Proteases, including proteinases peptidases and proteolytic enzymes, are enzymes that catalyze the cleavage of peptide bonds. The process is called proteolytic cleavage, a common mechanism of activation or inactivation of enzymes especially involved in blood coagulation or digestion. Proteases use a molecule of water for this catalysis and are thus classified as hydrolases. For example, peptidases can break either specific peptide bonds (limited proteolysis), depending on the amino acid sequence of a protein, or break down a complete peptide to amino acids (unlimited proteolysis). The activity can be a destructive change abolishing a protein's function or digesting it into its principal components, which can activate or be a signal in a signalling pathway.

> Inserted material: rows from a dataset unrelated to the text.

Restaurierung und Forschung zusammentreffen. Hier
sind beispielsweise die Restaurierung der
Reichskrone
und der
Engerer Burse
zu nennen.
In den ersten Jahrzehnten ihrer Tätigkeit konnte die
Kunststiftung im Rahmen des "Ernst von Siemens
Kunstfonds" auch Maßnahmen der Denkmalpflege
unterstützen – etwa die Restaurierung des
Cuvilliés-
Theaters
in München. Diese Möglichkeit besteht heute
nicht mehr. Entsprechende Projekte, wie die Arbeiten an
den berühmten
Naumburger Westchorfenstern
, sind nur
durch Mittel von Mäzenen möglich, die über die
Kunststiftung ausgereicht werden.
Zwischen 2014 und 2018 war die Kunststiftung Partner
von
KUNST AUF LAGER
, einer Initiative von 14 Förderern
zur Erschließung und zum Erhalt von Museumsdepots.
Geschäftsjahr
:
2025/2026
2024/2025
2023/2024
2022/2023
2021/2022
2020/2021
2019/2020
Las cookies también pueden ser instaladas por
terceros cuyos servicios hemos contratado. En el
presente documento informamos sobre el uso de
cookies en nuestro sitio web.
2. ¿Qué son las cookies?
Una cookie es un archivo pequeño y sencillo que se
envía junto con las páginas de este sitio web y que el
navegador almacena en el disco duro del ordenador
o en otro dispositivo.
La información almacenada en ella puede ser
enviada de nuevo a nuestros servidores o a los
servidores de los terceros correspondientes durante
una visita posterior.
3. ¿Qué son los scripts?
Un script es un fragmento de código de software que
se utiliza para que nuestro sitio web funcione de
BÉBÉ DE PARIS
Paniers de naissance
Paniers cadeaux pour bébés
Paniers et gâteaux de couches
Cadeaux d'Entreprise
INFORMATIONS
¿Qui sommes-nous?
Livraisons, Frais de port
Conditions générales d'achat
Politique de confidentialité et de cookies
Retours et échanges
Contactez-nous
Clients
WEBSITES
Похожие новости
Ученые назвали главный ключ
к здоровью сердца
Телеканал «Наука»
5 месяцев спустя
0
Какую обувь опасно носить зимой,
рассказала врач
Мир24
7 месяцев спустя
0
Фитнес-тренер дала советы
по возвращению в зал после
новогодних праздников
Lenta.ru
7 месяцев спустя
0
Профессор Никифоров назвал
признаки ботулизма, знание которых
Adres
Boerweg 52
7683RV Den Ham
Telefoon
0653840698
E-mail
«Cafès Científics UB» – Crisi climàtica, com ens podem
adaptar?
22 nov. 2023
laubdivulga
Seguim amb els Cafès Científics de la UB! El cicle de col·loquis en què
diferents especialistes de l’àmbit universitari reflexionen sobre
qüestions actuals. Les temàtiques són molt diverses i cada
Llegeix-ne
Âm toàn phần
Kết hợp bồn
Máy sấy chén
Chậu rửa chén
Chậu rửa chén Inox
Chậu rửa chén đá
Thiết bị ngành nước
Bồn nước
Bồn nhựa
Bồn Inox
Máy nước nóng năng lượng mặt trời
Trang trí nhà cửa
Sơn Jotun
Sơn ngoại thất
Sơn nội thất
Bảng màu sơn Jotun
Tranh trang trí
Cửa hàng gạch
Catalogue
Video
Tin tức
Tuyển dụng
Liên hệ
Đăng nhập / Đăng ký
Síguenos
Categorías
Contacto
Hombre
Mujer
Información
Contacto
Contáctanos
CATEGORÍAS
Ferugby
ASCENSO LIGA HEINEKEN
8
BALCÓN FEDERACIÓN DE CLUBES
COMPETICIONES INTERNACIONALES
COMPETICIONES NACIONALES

Proteases have important roles in many physiological regulations including blood coagulation, fibrinolysis, complement cascading, hormone maturation, protein degradation, and apoptosis. These enzymes are involved in a multitude of physiological reactions from simple digestion of food proteins to highly regulated cascades (e.g. the blood clotting cascade, the complement system, apoptosis pathways, and the invertebrate prophenoloxidase activating cascade). Importantly, malfunctions of proteases are often involved with or are indications of diseases.

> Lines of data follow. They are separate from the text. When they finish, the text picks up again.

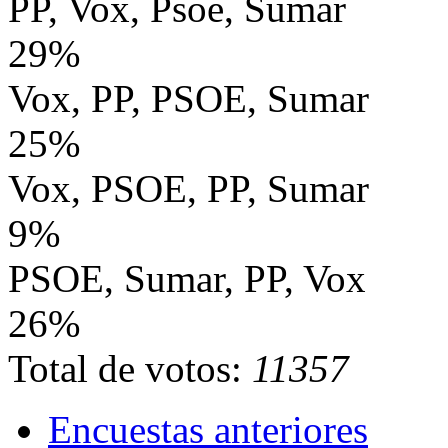
PP, Vox, Psoe, Sumar
29%
Vox, PP, PSOE, Sumar
25%
Vox, PSOE, PP, Sumar
9%
PSOE, Sumar, PP, Vox
26%
Total de votos:
11357
Encuestas anteriores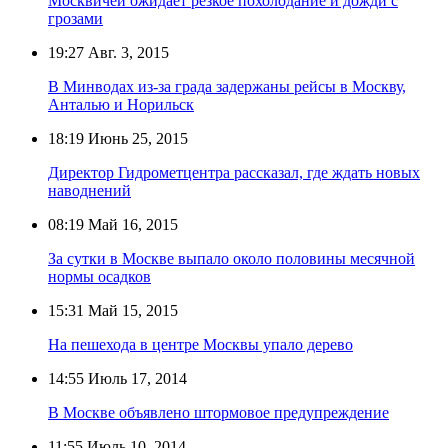
Москвичей ожидает резкое похолодание и дожди с
грозами
19:27
Авг. 3, 2015
В Минводах из-за града задержаны рейсы в Москву,
Анталью и Норильск
18:19
Июнь 25, 2015
Директор Гидрометцентра рассказал, где ждать новых
наводнений
08:19
Май 16, 2015
За сутки в Москве выпало около половины месячной
нормы осадков
15:31
Май 15, 2015
На пешехода в центре Москвы упало дерево
14:55
Июль 17, 2014
В Москве объявлено штормовое предупреждение
11:55
Июль 10, 2014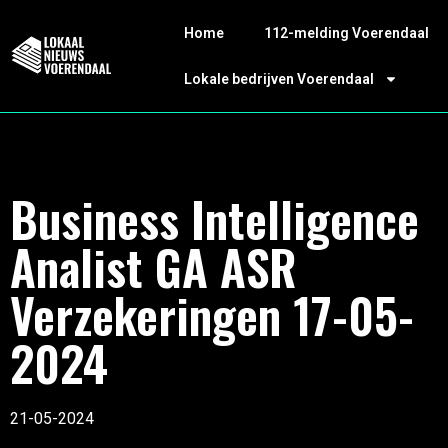
Home
112-melding Voerendaal
Lokale bedrijven Voerendaal
Business Intelligence
Analist GA ASR
Verzekeringen 17-05-
2024
21-05-2024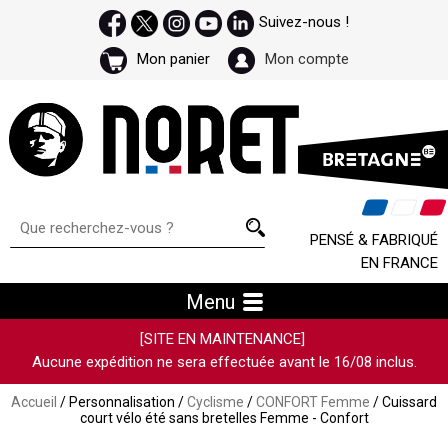
Suivez-nous !
Mon panier
Mon compte
PENSÉ & FABRIQUÉ
EN FRANCE
Menu
[SITE EN MAINTENANCE]
Aucune expédition ne sera effectuée avant le 16/08 inclus.
Accueil
/ Personnalisation /
Cyclisme
/
CONFORT Femme
/ Cuissard
court vélo été sans bretelles Femme - Confort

To detect and to characterize photolytic activity, the prior art discloses methods using FRET and green fluorescent proteins (GFPs) to detect proteolysis and denaturation. More particularly, such examples include monitoring protease activity by altering the FRET between a specific GFP and another fluorescent protein, such as yellow fluorescent proteins. These protease sensors have limitations for accurate quantitative measurement of enzymatic activity especially for in vivo application, which is partly attributable to problems associated with photon bleaching/activation and small signal change as well as problems for the orientation change in the living cells
Accordingly, there is a need for improved protease sensors and methods for measuring and detecting protease activity. Such protease sensors can be applied both in vivo and in vitro systems. Such protease sensors should be able to detect protease activity in microenvironments so as to be useful as probes of cellular events involving changes in such microenvironments in real time. It is to these needs among others that the present invention is directed.